**Task instructions**
- A) In the meeting notes below, list every person the notes say was nominated to build the survey for the grant update.
- B) Answer these questions from the meeting notes below, one per line: (i) What does Mike have a subscription to? (ii) What are the reminder emails to survey recipients meant to reduce? (iii) Is there currently a gold standard set of genes for testing annotation metrics?

**Document text**
-*-

ACTION ITEM: Build survey for grant update (val was nominated with Jane and Jen), determine where to send it. (Mike has subscription to SurveyMonkey)
-Midori-EBI targets biologists...ask them how they do it! -send reminder emails to survey recipients to try to reduce self selection of survey responders.
ACTION ITEM:-provide two survey urls and compare responses from <GO help list with random list of biologists
Pascale: progress report
-David-do we have a gold standard set of genes we use to test annotation metrics? Not currently..but we should find a set for this purpose. Will standardize testing of annotation progress.

-*-

**The data**
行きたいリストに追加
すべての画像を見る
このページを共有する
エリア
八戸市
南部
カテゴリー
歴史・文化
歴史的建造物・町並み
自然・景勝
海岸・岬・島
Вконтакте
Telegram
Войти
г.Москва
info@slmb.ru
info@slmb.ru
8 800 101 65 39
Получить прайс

-*-

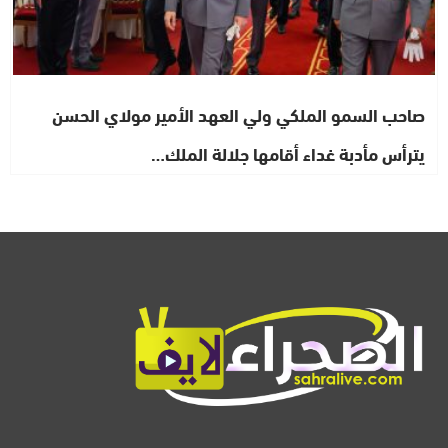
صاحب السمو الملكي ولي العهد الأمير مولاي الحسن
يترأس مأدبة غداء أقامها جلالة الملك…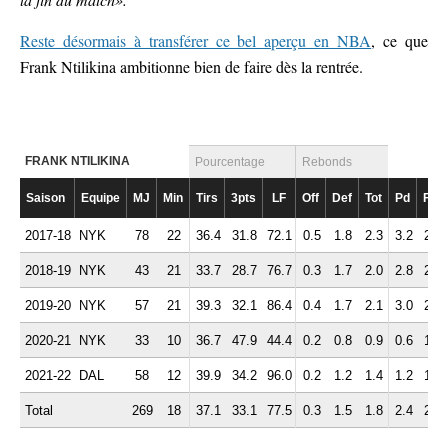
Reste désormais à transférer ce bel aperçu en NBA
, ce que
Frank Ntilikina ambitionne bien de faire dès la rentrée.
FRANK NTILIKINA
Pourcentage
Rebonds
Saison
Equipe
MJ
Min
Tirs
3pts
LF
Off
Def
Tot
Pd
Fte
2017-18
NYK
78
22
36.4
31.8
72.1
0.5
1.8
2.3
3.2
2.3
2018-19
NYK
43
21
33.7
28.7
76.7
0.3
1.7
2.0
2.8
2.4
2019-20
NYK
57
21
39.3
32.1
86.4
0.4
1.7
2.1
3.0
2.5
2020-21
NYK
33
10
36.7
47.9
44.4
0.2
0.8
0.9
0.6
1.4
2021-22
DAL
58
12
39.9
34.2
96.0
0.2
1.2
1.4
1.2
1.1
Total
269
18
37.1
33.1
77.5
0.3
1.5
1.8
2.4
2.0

-*-

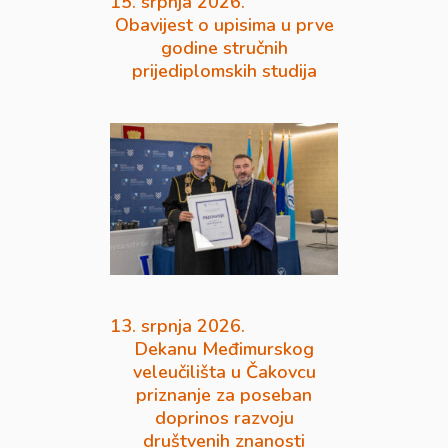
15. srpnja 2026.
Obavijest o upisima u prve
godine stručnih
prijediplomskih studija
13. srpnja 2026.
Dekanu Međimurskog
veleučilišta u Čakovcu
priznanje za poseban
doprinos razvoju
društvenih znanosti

-*-

**Response list**
- A) val, Jane, Jen

- B)
(i) SurveyMonkey
(ii) Self selection of survey responders
(iii) No, not currently